When Michael Dugher, the chief exec of the Betting and Gaming Council (BGC), warned the government they risked “sleep walking into a black market disaster” if regulations were tightened too severely, it created quite a stir.
Anti gambling campaigners accused him of exaggerating the risk posed by black market gambling websites in order to influence the upcoming government review on gambling, while the industry widely agreed with his sentiments.
Of course, the cynics among us will see that tighter regulation is not in the industry’s favour so of course they will support the statement; but then Dugher’s statement does the campaigners cause no good either, so of course they are going to rubbish it.
So what’s the truth?
I like to think I can remain impartial in these matters and look at the situation from a purely factual point of view, so here’s my take on it.
Black Market Gambling Report by PWC
The whole thing centres around a report run by Price Waterhouse Cooper (PWC) one of the biggest financial services businesses in the world. As well as being accountants and auditors, they also work in other areas like counting the ballots at the Oscars – we will forgive them for the snafu in 2017. Poor La La Land…
Anyway, what’s important about this report is who paid for it; the BGC, GVC (now Entain) who own Ladbrokes and Coral amongst others, William Hill, and The Stars Group (now part of Flutter) who owned Sky Bet.
This obviously places question marks around the findings in the report, with MP Carolyn Harris, an extremely vocal critic of the gambling industry, going as far as to call it a “dodgy dossier”.
“The online gambling industry talks up the threat of the black market in an attempt to resist regulation and protect its profits”
And this, more or less, is the standpoint of those opposing the report.
That said, PWC is responsible for auditing some of the biggest businesses and celebrity names in the world, so they are about as trustworthy as it is possible to get, and so rich that they really don’t need a bung from the gambling industry!
What Does PWC’s Black Market Gambling Report Say?
Broadly speaking the report shows and upward trend in the numbers of people using black market gambling sites, as well as the amount of money being wagered on them.
Black market sites are unregulated and this means anyone using them is unprotected and susceptible to being treated unfairly and illegally. For this reason, I won’t name any of them in this post as I don’t want to give them the publicity.
- Knowledge of black market sites remains constant at around 4.5 million
- Gamblers using these sites up from 210,000 to 460,000
- Money wagered on the sites up 50% from £1.4 billion to £2.8 billion
- Countries with higher tax or difficult administrative burdens see more offshore gambling than the UK
- Bingo and Poker are the products with the biggest unlicensed growth rate
- 11 biggest unlicensed sites see 85% jump in traffic between 2018/2020
- Unlicensed sites account for 13% of all operators
- Unlicensed sites received 27 million visits in 2020
Anti gambling campaigners say that some of these figures are misleading or exaggerated, and even the chief exec of the UKGC has been critical, saying:
“We know that licensed operators and their trade bodies are concerned about the impact of the illegal market, but our own evidence suggests that the impact may be being exaggerated,”

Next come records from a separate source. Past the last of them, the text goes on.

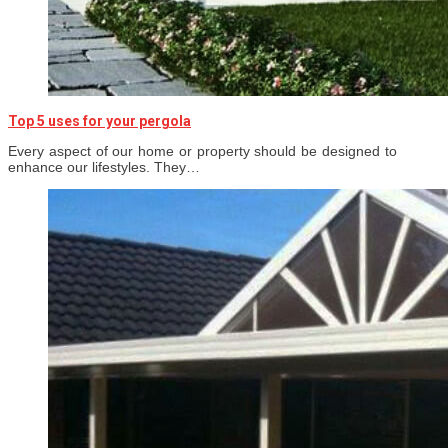
Top 5 uses for your pergola
Every aspect of our home or property should be designed to
enhance our lifestyles. They…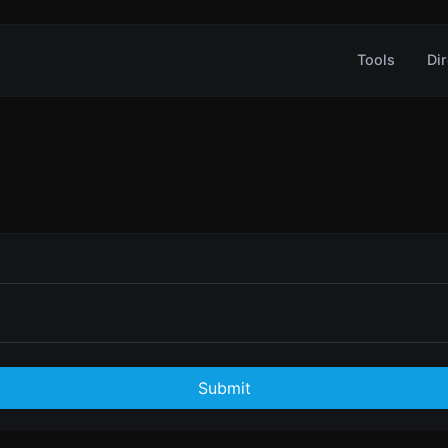
Tools
Dir
Submit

But then the UKGC have been getting it in the neck for not enforcing current regulations strictly enough, so the whole situation is jumbled.

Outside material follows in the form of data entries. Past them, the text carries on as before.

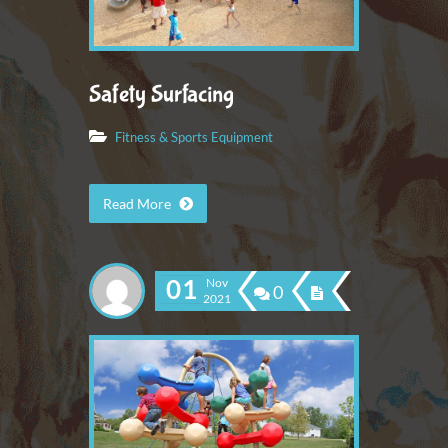
Safety Surfacing
Fitness & Sports Equipment
Read More
01
Nov
0
2021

What is the Real Risk of Black Market Gambling in the UK?
It certainly exists. Personally though, I think it’s a thin line to tread between keeping gamblers safe with regulation and pushing them away to the black market, where they are 100% not safe.
The report isn’t particularly helpful because its’ credibility is always going to be called into question simply because the people who commissioned it benefit from the findings, although the evidence does seem to suggest that the more difficult safe and legal gambling is made for punters the more likely they are to look offshore.
Anti campaigners may well be right to highlight some of the figures as being exaggerated, such as the site traffic increase and the 27 million hits in 2020 being partly down to bots rather than real people, but they can’t argue with all of it.
For example, 30% of those surveyed said they would look elsewhere if the amount of personal information required to gamble increased. These are real people giving their view and it clearly points towards a push to black market activity in line with some forms of increased regulation.
It seems to me that gamblers don’t mind rules and regulations on the whole so long as it doesn’t make their lives overly difficult or limit their freedom of choice too heavily. Shackle them too tightly though, and they will simply stop playing by the rules altogether.